BEGIN EXTRACTED INFORMATION
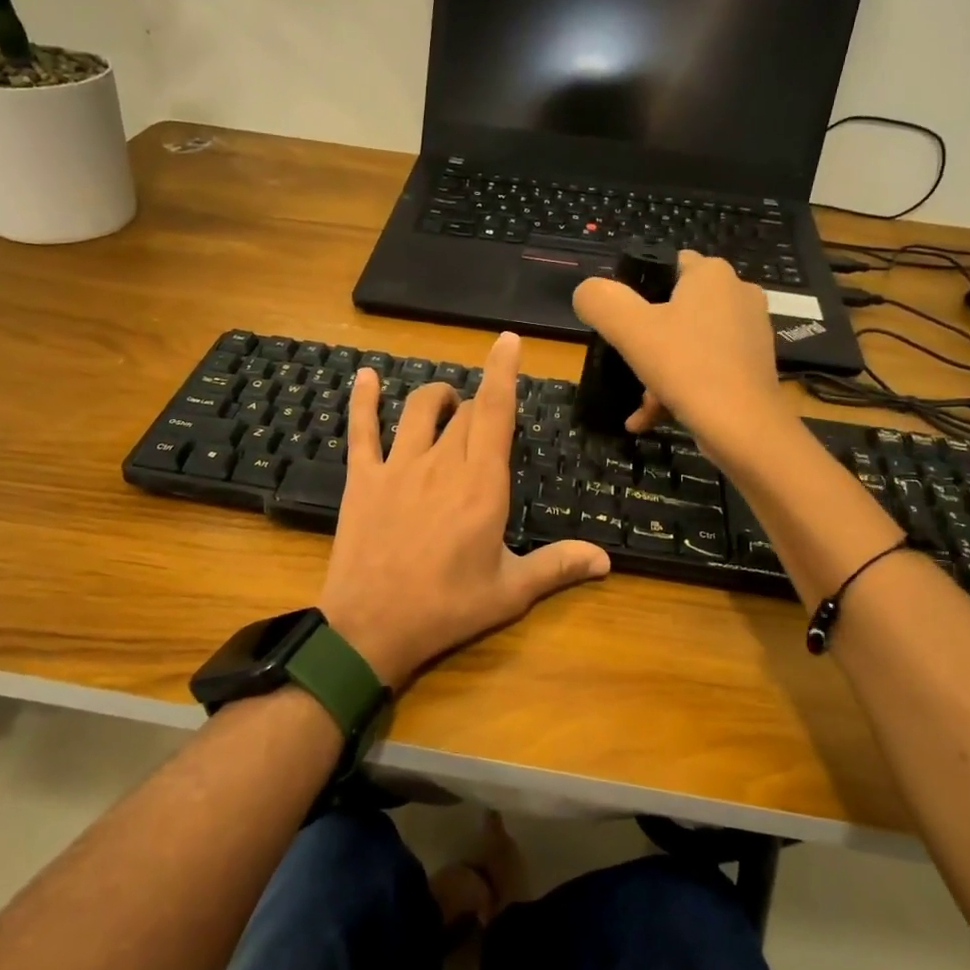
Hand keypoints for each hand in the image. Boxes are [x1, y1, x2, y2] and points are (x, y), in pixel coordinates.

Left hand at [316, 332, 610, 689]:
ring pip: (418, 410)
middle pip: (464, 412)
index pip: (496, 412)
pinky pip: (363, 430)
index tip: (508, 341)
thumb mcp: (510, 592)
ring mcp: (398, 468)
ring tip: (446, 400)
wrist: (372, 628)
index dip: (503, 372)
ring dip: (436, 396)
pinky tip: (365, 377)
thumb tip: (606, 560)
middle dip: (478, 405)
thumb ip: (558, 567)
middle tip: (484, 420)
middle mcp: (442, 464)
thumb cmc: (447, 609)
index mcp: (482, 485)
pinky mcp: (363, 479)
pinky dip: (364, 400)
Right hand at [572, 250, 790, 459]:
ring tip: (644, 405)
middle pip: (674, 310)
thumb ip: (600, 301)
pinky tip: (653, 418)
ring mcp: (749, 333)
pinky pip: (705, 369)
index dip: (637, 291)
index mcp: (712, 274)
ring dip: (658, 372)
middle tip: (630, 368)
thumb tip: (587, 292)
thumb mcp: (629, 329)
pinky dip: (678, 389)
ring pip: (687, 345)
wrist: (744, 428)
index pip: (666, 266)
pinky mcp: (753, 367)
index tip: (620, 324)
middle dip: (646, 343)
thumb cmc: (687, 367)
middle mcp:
END EXTRACTED INFORMATION
**WHAT IS NEEDED:** Using the listing above, locate the lines that hold "middle" and copy each one.

**FINISHED EXERCISE:**
middle pip: (464, 412)
middle dip: (478, 405)
middle tip: (484, 420)
middle mcp: (442, 464)
middle pip: (674, 310)
middle tip: (630, 368)
middle dip: (646, 343)
middle mcp:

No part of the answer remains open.